• EXERCISE GOAL: Copy the text of the entries below verbatim, starting at the very beginning of the entries and ending with the line that contains "など、次の審査へと進む。", with that line included. Omit the pictures from your reproduction.

• AVAILABLE DATA:
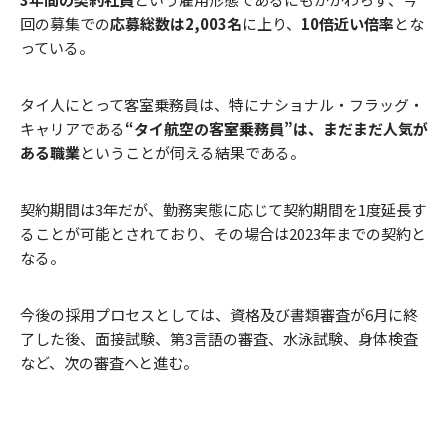
回の募集での
応募総数は2,003名
に上り、
10倍近い倍率
とな
っている。
タイ人にとって客室乗務員は、特にナショナル・フラッグ・
キャリアである
“タイ航空の客室乗務員”は、まだまだ人気が
ある職業
ということが伺える結果である。
契約期間は3年だが、勤務実態に応じて契約期間を1度延長す
ることが可能とされており、その場合は2023年までの契約と
なる。
今後の採用プロセスとしては、資格及び書類審査が6月に終
了した後、面接試験、第3言語の審査、水泳試験、身体検査
など、次の審査へと進む。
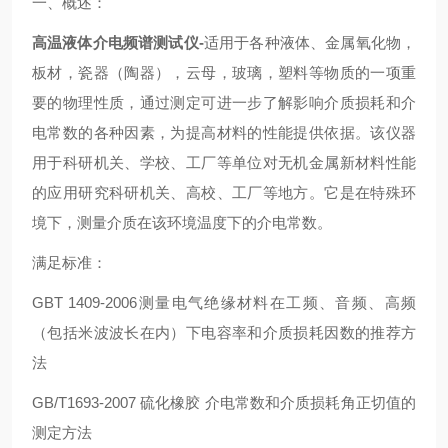
一、概述：
高温液体介电频谱测试仪-
适用于各种液体、金属氧化物，
板材，瓷器（陶器），云母，玻璃，塑料等物质的一项重
要的物理性质，通过测定可进一步了解影响介质损耗和介
电常数的各种因素，为提高材料的性能提供依据。该仪器
用于科研机关、学校、工厂等单位对无机金属新材料性能
的应用研究科研机关、高校、工厂等地方。它是在特殊环
境下，测量介质在该环境温度下的介电常数。
满足标准：
GBT 1409-2006测量电气绝缘材料在工频、音频、高频
（包括米波波长在内）下电容率和介质损耗因数的推荐方
法
GB/T1693-2007 硫化橡胶 介电常数和介质损耗角正切值的
测定方法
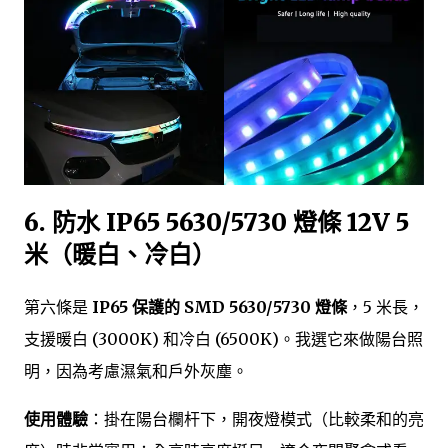
6. 防水 IP65 5630/5730 燈條 12V 5
米（暖白、冷白）
第六條是
IP65 保護的 SMD 5630/5730 燈條
，5 米長，
支援暖白 (3000K) 和冷白 (6500K)。我選它來做陽台照
明，因為考慮濕氣和戶外灰塵。
使用體驗
：掛在陽台欄杆下，開夜燈模式（比較柔和的亮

• EXERCISE ANSWER:
回の募集での
応募総数は2,003名
に上り、
10倍近い倍率
とな
っている。
タイ人にとって客室乗務員は、特にナショナル・フラッグ・
キャリアである
“タイ航空の客室乗務員”は、まだまだ人気が
ある職業
ということが伺える結果である。
契約期間は3年だが、勤務実態に応じて契約期間を1度延長す
ることが可能とされており、その場合は2023年までの契約と
なる。
今後の採用プロセスとしては、資格及び書類審査が6月に終
了した後、面接試験、第3言語の審査、水泳試験、身体検査
など、次の審査へと進む。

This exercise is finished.